Publié le 15 Février 2015, 08:29am

Paiaka, groupe de Reggae clermontois, sort son premier essai discographique. Un album tourné vers l'autre, comme l'atteste la main multicolore, qui illustre sa pochette. Baptiste livre son panorama du Reggae au pays des volcans.

Paiaka, le groupe
Baptiste: Païaka est né un 21 juin 2010 à Clermont-Ferrand, le jour de la fête de la musique. C'était la première date du groupe, et même s'il y a eu quelques mois de répétitions en amont. Sur un plateau 100% local et autogéré, vraiment un bon souvenir. La formation a très peu changée depuis!
Le band comporte basse, batterie percus, claviers, guitare, trombone et trompette et bien sûr un chanteur. C'est vraiment important d'avoir une base solide pour se faire une identité, un son. On a eu cette chance, et on en profite au maximum. Les différents musiciens ont tous des influences musicales différentes, d'ailleurs certains ont d'autre projets en parallèle, pas forcémment reggae. Je crois que ça contribue à apporter une richesse et une fraîcheur, que nous aimons apporter dans notre reggae. On se retrouve aussi sur des influences communes... Globalement, la plupart d'entre nous sont férus de reggae Jamaïcains, de toutes époques (Burning Spear, Israel Vibrations, Black Uhuru...).
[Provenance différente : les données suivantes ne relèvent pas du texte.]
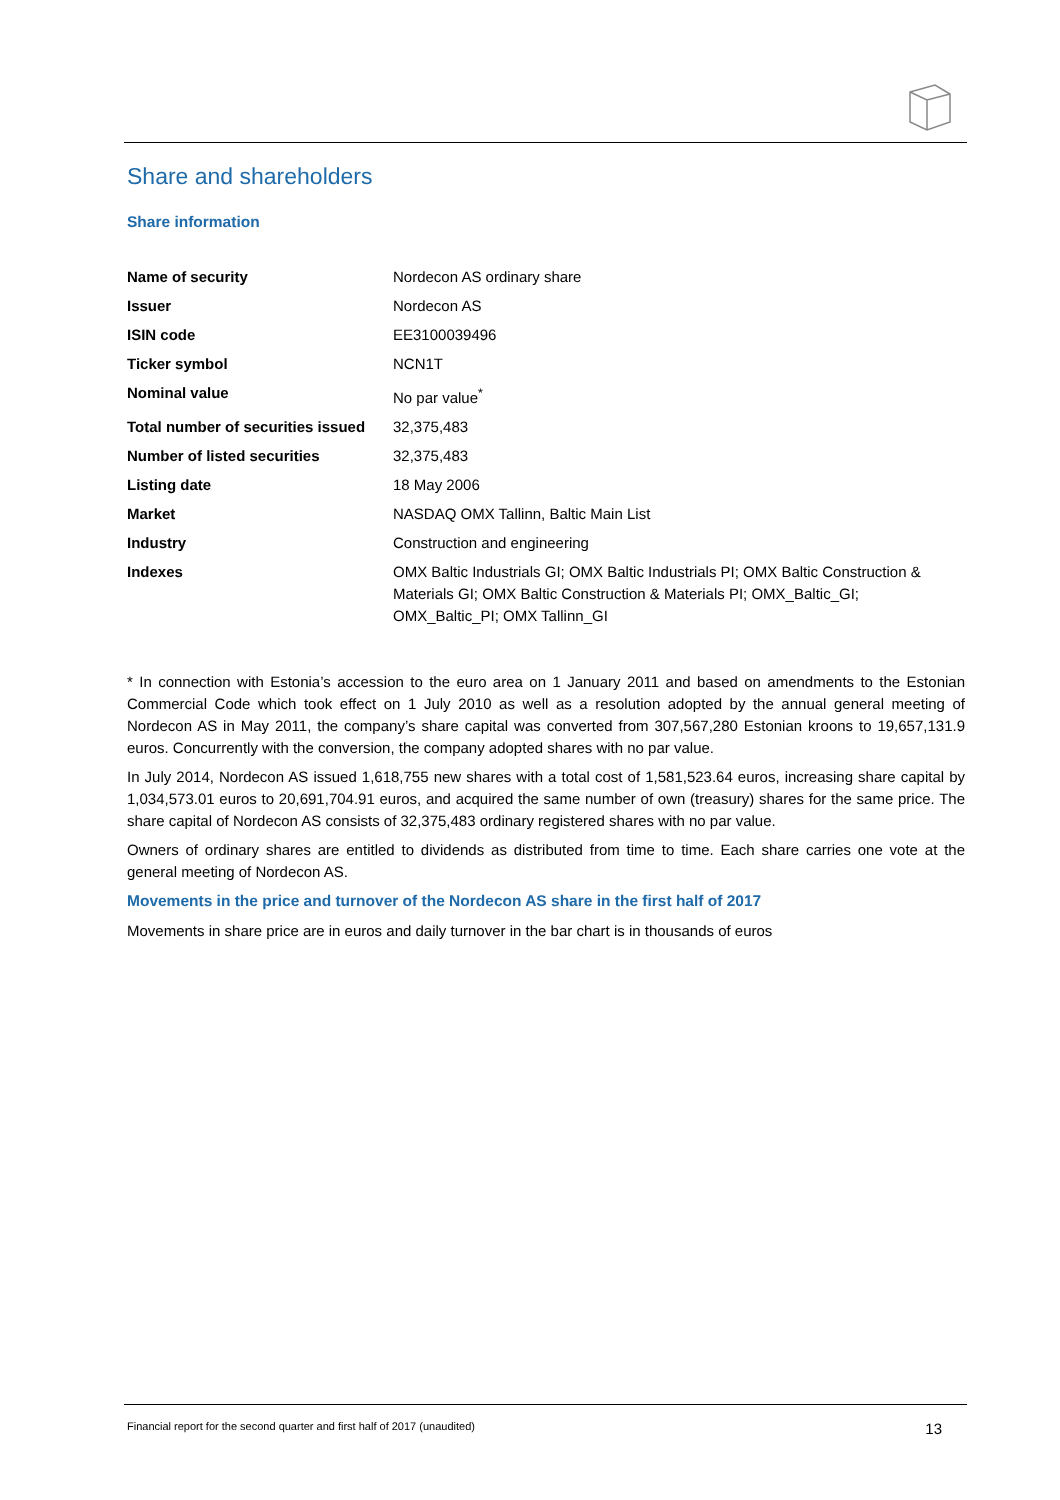Share and shareholders
Share information
| Name of security | Nordecon AS ordinary share |
| Issuer | Nordecon AS |
| ISIN code | EE3100039496 |
| Ticker symbol | NCN1T |
| Nominal value | No par value<sup>*</sup> |
| Total number of securities issued | 32,375,483 |
| Number of listed securities | 32,375,483 |
| Listing date | 18 May 2006 |
| Market | NASDAQ OMX Tallinn, Baltic Main List |
| Industry | Construction and engineering |
| Indexes | OMX Baltic Industrials GI; OMX Baltic Industrials PI; OMX Baltic Construction & Materials GI; OMX Baltic Construction & Materials PI; OMX_Baltic_GI; OMX_Baltic_PI; OMX Tallinn_GI |
* In connection with Estonia’s accession to the euro area on 1 January 2011 and based on amendments to the Estonian Commercial Code which took effect on 1 July 2010 as well as a resolution adopted by the annual general meeting of Nordecon AS in May 2011, the company’s share capital was converted from 307,567,280 Estonian kroons to 19,657,131.9 euros. Concurrently with the conversion, the company adopted shares with no par value.
In July 2014, Nordecon AS issued 1,618,755 new shares with a total cost of 1,581,523.64 euros, increasing share capital by 1,034,573.01 euros to 20,691,704.91 euros, and acquired the same number of own (treasury) shares for the same price. The share capital of Nordecon AS consists of 32,375,483 ordinary registered shares with no par value.
Owners of ordinary shares are entitled to dividends as distributed from time to time. Each share carries one vote at the general meeting of Nordecon AS.
Movements in the price and turnover of the Nordecon AS share in the first half of 2017
Movements in share price are in euros and daily turnover in the bar chart is in thousands of euros
Financial report for the second quarter and first half of 2017 (unaudited) 13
Nous sommes aussi fan de reggae anglais avec des artistes comme Steel Pulse ou Aswad. Enfin, on se rejoint aussi sur des artistes un peu plus jazzy, comme Groundation ou Rockamovya. On aime ce mélange des genres et leur capacité à repousser les frontières de cette musique... Cela fait aussi partie de notre état d'esprit!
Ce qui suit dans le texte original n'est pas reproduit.